PROBLEM REQUIREMENTS:
Reproduce every one of the following items word for word, with no changes or omissions.

DATA SECTION:
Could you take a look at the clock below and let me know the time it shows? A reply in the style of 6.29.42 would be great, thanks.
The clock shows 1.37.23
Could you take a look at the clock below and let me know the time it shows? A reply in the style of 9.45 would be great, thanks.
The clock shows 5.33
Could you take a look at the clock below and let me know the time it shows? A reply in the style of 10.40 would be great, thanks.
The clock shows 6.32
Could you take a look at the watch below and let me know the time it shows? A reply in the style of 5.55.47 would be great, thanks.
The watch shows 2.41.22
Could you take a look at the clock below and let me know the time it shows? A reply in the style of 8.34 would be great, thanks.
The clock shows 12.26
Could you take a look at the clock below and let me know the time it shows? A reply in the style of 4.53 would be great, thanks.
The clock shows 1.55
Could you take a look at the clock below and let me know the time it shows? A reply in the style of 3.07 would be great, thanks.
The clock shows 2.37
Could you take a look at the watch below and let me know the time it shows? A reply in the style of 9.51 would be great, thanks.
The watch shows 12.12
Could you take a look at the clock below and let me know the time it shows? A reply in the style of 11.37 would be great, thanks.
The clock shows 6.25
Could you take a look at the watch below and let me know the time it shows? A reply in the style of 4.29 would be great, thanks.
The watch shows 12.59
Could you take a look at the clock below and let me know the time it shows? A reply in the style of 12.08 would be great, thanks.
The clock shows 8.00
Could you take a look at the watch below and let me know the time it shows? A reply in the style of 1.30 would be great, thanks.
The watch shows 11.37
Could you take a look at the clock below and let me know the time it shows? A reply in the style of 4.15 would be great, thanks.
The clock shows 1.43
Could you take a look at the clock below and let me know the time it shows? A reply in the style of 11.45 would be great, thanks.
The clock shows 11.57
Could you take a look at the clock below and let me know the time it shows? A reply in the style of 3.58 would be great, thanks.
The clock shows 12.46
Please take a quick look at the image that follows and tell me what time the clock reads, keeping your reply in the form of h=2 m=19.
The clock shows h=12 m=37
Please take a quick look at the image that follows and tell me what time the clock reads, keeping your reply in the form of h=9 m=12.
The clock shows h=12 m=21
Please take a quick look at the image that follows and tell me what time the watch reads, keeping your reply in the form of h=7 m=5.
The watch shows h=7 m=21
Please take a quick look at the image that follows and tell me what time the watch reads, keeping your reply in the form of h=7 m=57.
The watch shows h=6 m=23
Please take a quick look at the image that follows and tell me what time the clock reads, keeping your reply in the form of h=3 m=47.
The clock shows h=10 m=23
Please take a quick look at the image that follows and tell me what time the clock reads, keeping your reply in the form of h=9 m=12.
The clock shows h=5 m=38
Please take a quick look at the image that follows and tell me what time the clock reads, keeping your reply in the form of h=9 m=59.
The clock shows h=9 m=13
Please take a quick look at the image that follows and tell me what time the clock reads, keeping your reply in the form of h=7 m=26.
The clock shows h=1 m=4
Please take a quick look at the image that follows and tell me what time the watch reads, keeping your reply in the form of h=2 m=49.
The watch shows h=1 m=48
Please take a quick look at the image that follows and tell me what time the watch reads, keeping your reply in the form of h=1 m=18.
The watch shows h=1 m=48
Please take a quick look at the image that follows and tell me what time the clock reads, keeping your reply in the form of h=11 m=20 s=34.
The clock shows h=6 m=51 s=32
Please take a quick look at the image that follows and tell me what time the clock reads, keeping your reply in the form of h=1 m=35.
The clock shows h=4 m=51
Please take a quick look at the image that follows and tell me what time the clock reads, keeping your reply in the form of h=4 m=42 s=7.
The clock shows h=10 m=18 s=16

RESPONSE:
Could you take a look at the clock below and let me know the time it shows? A reply in the style of 6.29.42 would be great, thanks.
The clock shows 1.37.23
Could you take a look at the clock below and let me know the time it shows? A reply in the style of 9.45 would be great, thanks.
The clock shows 5.33
Could you take a look at the clock below and let me know the time it shows? A reply in the style of 10.40 would be great, thanks.
The clock shows 6.32
Could you take a look at the watch below and let me know the time it shows? A reply in the style of 5.55.47 would be great, thanks.
The watch shows 2.41.22
Could you take a look at the clock below and let me know the time it shows? A reply in the style of 8.34 would be great, thanks.
The clock shows 12.26
Could you take a look at the clock below and let me know the time it shows? A reply in the style of 4.53 would be great, thanks.
The clock shows 1.55
Could you take a look at the clock below and let me know the time it shows? A reply in the style of 3.07 would be great, thanks.
The clock shows 2.37
Could you take a look at the watch below and let me know the time it shows? A reply in the style of 9.51 would be great, thanks.
The watch shows 12.12
Could you take a look at the clock below and let me know the time it shows? A reply in the style of 11.37 would be great, thanks.
The clock shows 6.25
Could you take a look at the watch below and let me know the time it shows? A reply in the style of 4.29 would be great, thanks.
The watch shows 12.59
Could you take a look at the clock below and let me know the time it shows? A reply in the style of 12.08 would be great, thanks.
The clock shows 8.00
Could you take a look at the watch below and let me know the time it shows? A reply in the style of 1.30 would be great, thanks.
The watch shows 11.37
Could you take a look at the clock below and let me know the time it shows? A reply in the style of 4.15 would be great, thanks.
The clock shows 1.43
Could you take a look at the clock below and let me know the time it shows? A reply in the style of 11.45 would be great, thanks.
The clock shows 11.57
Could you take a look at the clock below and let me know the time it shows? A reply in the style of 3.58 would be great, thanks.
The clock shows 12.46
Please take a quick look at the image that follows and tell me what time the clock reads, keeping your reply in the form of h=2 m=19.
The clock shows h=12 m=37
Please take a quick look at the image that follows and tell me what time the clock reads, keeping your reply in the form of h=9 m=12.
The clock shows h=12 m=21
Please take a quick look at the image that follows and tell me what time the watch reads, keeping your reply in the form of h=7 m=5.
The watch shows h=7 m=21
Please take a quick look at the image that follows and tell me what time the watch reads, keeping your reply in the form of h=7 m=57.
The watch shows h=6 m=23
Please take a quick look at the image that follows and tell me what time the clock reads, keeping your reply in the form of h=3 m=47.
The clock shows h=10 m=23
Please take a quick look at the image that follows and tell me what time the clock reads, keeping your reply in the form of h=9 m=12.
The clock shows h=5 m=38
Please take a quick look at the image that follows and tell me what time the clock reads, keeping your reply in the form of h=9 m=59.
The clock shows h=9 m=13
Please take a quick look at the image that follows and tell me what time the clock reads, keeping your reply in the form of h=7 m=26.
The clock shows h=1 m=4
Please take a quick look at the image that follows and tell me what time the watch reads, keeping your reply in the form of h=2 m=49.
The watch shows h=1 m=48
Please take a quick look at the image that follows and tell me what time the watch reads, keeping your reply in the form of h=1 m=18.
The watch shows h=1 m=48
Please take a quick look at the image that follows and tell me what time the clock reads, keeping your reply in the form of h=11 m=20 s=34.
The clock shows h=6 m=51 s=32
Please take a quick look at the image that follows and tell me what time the clock reads, keeping your reply in the form of h=1 m=35.
The clock shows h=4 m=51
Please take a quick look at the image that follows and tell me what time the clock reads, keeping your reply in the form of h=4 m=42 s=7.
The clock shows h=10 m=18 s=16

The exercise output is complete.